Data supplied:
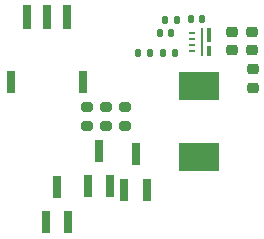
<source format=gbp>
G04 #@! TF.GenerationSoftware,KiCad,Pcbnew,(7.0.0)*
G04 #@! TF.CreationDate,2023-05-25T13:49:03-05:00*
G04 #@! TF.ProjectId,Emrick,456d7269-636b-42e6-9b69-6361645f7063,3*
G04 #@! TF.SameCoordinates,Original*
G04 #@! TF.FileFunction,Paste,Bot*
G04 #@! TF.FilePolarity,Positive*
%FSLAX46Y46*%
G04 Gerber Fmt 4.6, Leading zero omitted, Abs format (unit mm)*
G04 Created by KiCad (PCBNEW (7.0.0)) date 2023-05-25 13:49:03*
%MOMM*%
%LPD*%
G01*
G04 APERTURE LIST*
G04 Aperture macros list*
%AMRoundRect*
0 Rectangle with rounded corners*
0 $1 Rounding radius*
0 $2 $3 $4 $5 $6 $7 $8 $9 X,Y pos of 4 corners*
0 Add a 4 corners polygon primitive as box body*
4,1,4,$2,$3,$4,$5,$6,$7,$8,$9,$2,$3,0*
0 Add four circle primitives for the rounded corners*
1,1,$1+$1,$2,$3*
1,1,$1+$1,$4,$5*
1,1,$1+$1,$6,$7*
1,1,$1+$1,$8,$9*
0 Add four rect primitives between the rounded corners*
20,1,$1+$1,$2,$3,$4,$5,0*
20,1,$1+$1,$4,$5,$6,$7,0*
20,1,$1+$1,$6,$7,$8,$9,0*
20,1,$1+$1,$8,$9,$2,$3,0*%
G04 Aperture macros list end*
%ADD10RoundRect,0.140000X0.140000X0.170000X-0.140000X0.170000X-0.140000X-0.170000X0.140000X-0.170000X0*%
%ADD11R,0.600000X0.249200*%
%ADD12R,0.600000X0.250000*%
%ADD13R,0.250000X2.400000*%
%ADD14R,0.300000X1.200000*%
%ADD15R,0.300000X0.900000*%
%ADD16RoundRect,0.135000X0.135000X0.185000X-0.135000X0.185000X-0.135000X-0.185000X0.135000X-0.185000X0*%
%ADD17R,3.500000X2.350000*%
%ADD18RoundRect,0.225000X-0.250000X0.225000X-0.250000X-0.225000X0.250000X-0.225000X0.250000X0.225000X0*%
%ADD19RoundRect,0.135000X-0.135000X-0.185000X0.135000X-0.185000X0.135000X0.185000X-0.135000X0.185000X0*%
%ADD20RoundRect,0.225000X0.250000X-0.225000X0.250000X0.225000X-0.250000X0.225000X-0.250000X-0.225000X0*%
%ADD21RoundRect,0.200000X-0.275000X0.200000X-0.275000X-0.200000X0.275000X-0.200000X0.275000X0.200000X0*%
%ADD22R,0.660400X2.000000*%
%ADD23R,0.762000X1.854200*%
%ADD24R,0.800000X1.900000*%
G04 APERTURE END LIST*
D10*
X102380000Y-19900000D03*
X101420000Y-19900000D03*
D11*
X104140000Y-21387982D03*
X104140000Y-20887856D03*
D12*
X104140000Y-20387730D03*
X104140000Y-19889999D03*
D13*
X105040000Y-20639999D03*
D14*
X105580600Y-20042205D03*
D15*
X105580600Y-21382205D03*
D16*
X102910000Y-18800000D03*
X101890000Y-18800000D03*
D17*
X104799999Y-24374999D03*
X104799999Y-30424999D03*
D18*
X109280190Y-19820000D03*
X109280190Y-21370000D03*
D10*
X105050190Y-18720000D03*
X104090190Y-18720000D03*
D19*
X101740190Y-21580000D03*
X102760190Y-21580000D03*
D16*
X100610000Y-21600000D03*
X99590000Y-21600000D03*
D18*
X109300000Y-22960000D03*
X109300000Y-24510000D03*
D20*
X107580190Y-21370000D03*
X107580190Y-19820000D03*
D21*
X98517500Y-26117500D03*
X98517500Y-27767500D03*
D22*
X93599998Y-18561999D03*
X91899999Y-18561999D03*
X90200000Y-18561999D03*
D23*
X94974999Y-24027399D03*
X88824999Y-24027399D03*
D24*
X93699999Y-35899999D03*
X91799999Y-35899999D03*
X92749999Y-32899999D03*
X100349999Y-33149999D03*
X98449999Y-33149999D03*
X99399999Y-30149999D03*
D21*
X96917500Y-26117500D03*
X96917500Y-27767500D03*
D24*
X97249999Y-32849999D03*
X95349999Y-32849999D03*
X96299999Y-29849999D03*
D21*
X95317500Y-26117500D03*
X95317500Y-27767500D03*
M02*

</source>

What is expected: Within the material, count the lines where the word "primitives" appears. The reply is that number and nothing more.

Solution to this task: 2